No rego needed for working dogs

WORKING dogs do not have to be registered under the new animal registration legislation.

To clarify a previous Daily News article, all cats and dogs, except for working dogs, must be registered from December 10.

A council spokesperson explained the definition of a working dog was a dog usually kept or proposed to be kept on rural land and by an owner who is the primary producer, or a person engaged or employed by a primary producer.

A working dog is kept primarily for the purpose of droving, protecting, tending, or working, stock; or being trained in droving, protecting, tending, or working, stock.

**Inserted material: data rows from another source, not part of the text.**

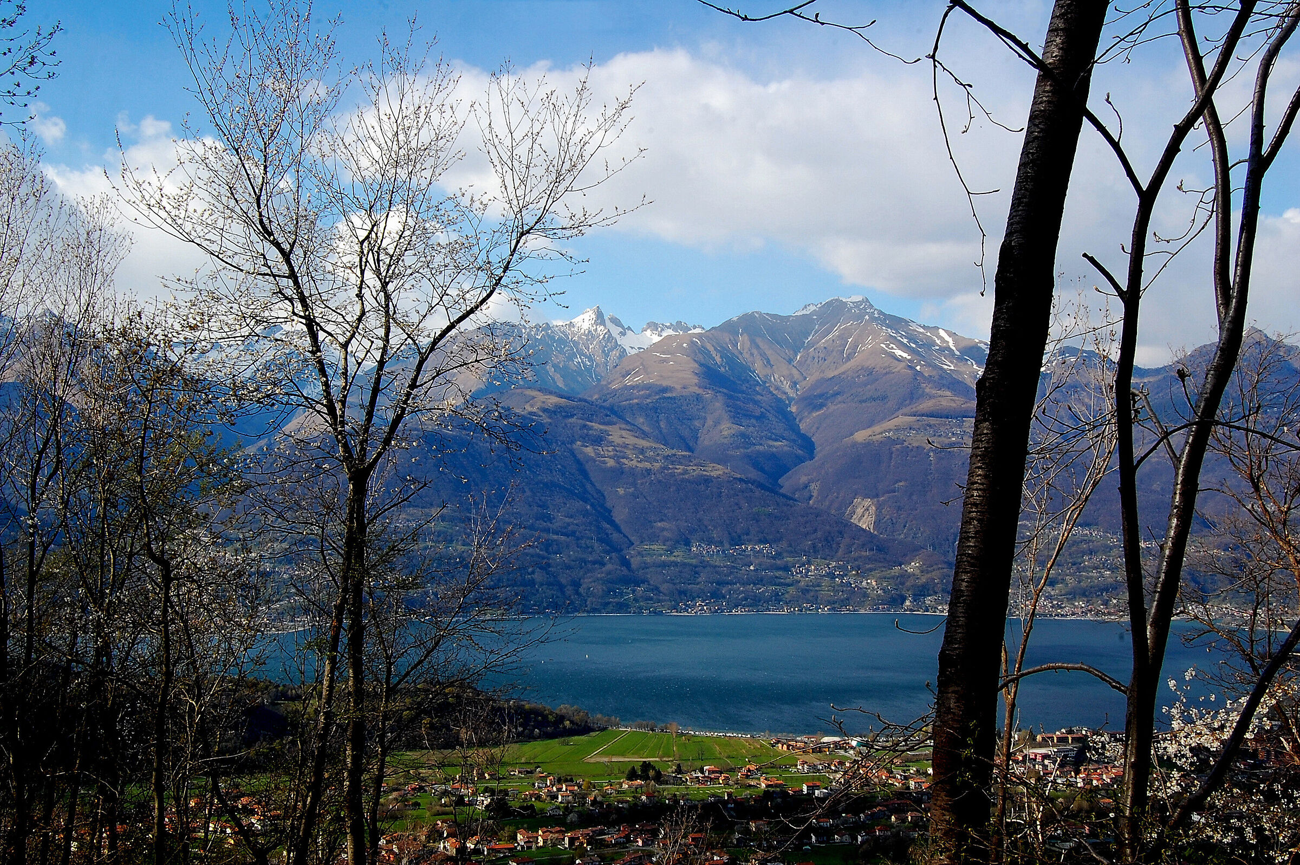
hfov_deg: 46.4
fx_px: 1515
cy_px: 432
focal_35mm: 42
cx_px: 650
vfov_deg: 31.8
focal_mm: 28
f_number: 20
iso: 400
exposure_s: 1/80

So, if a person has working dogs that fall under this definition then those dogs do not require registration.

Pig dogs would not be regarded as working dogs.

However, once a working dog retires it no longer fits under the definition of working dog therefore becomes a pet and would require registration.

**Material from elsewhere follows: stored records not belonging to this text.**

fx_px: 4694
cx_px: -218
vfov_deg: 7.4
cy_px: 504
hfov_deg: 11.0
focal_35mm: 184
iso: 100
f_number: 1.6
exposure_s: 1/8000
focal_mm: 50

The registration of cats and dogs is a state-imposed legislation and council has lamented the cost and logistical difficulty of imposing cat registration in the Southern Downs.

The amount of dogs kept is governed by the Local Law (which has existed for more than 10 years) and the Planning Scheme.

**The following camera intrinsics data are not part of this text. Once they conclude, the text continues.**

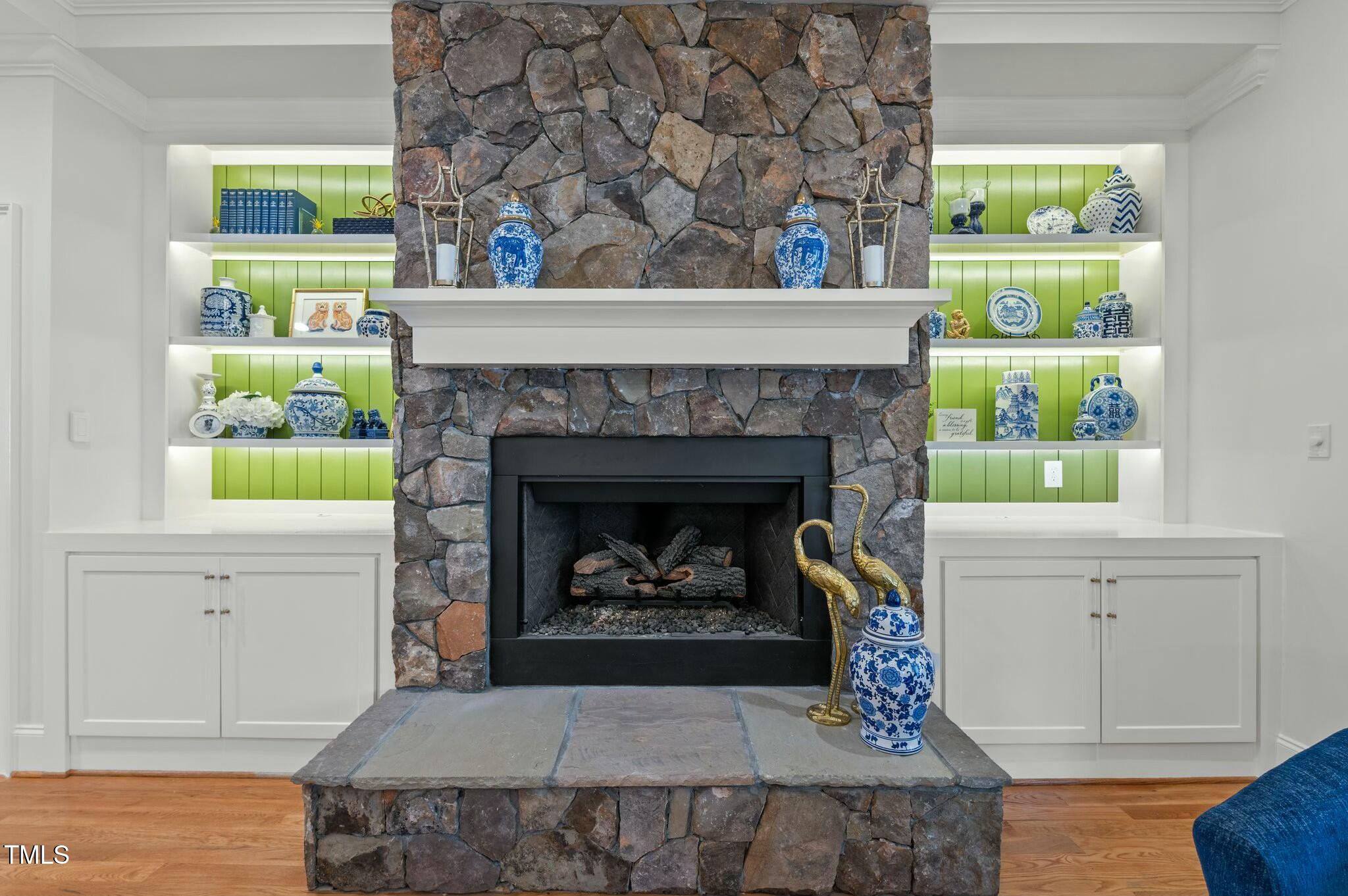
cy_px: 448
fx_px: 561
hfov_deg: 100.4
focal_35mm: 15
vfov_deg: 77.2
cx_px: 674
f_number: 6.3
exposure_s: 1/4
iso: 400
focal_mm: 15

Under the local law you must hold a permit if you have two dogs in a settled area, or on land outside a settled area having an area of less than 10,000sq m, unless they are working dogs.

A permit is required to keep the following animals more than one, but not more than two dogs, except where approval has been obtained for a kennel under the planning scheme in a settled area and on land outside a settled area having an area of less than 10,000sq m.

This is the Local Law and has been the Local Law since 1999.

It has nothing to do with the new Act.

Anyone with a non-working dog over the age of 12 weeks must register that dog within 14 days or an infringement notice can be issued.

Registration fees for dogs are: desexed $30 standard; $15 discount; not desexed $110 standard, $95 discount.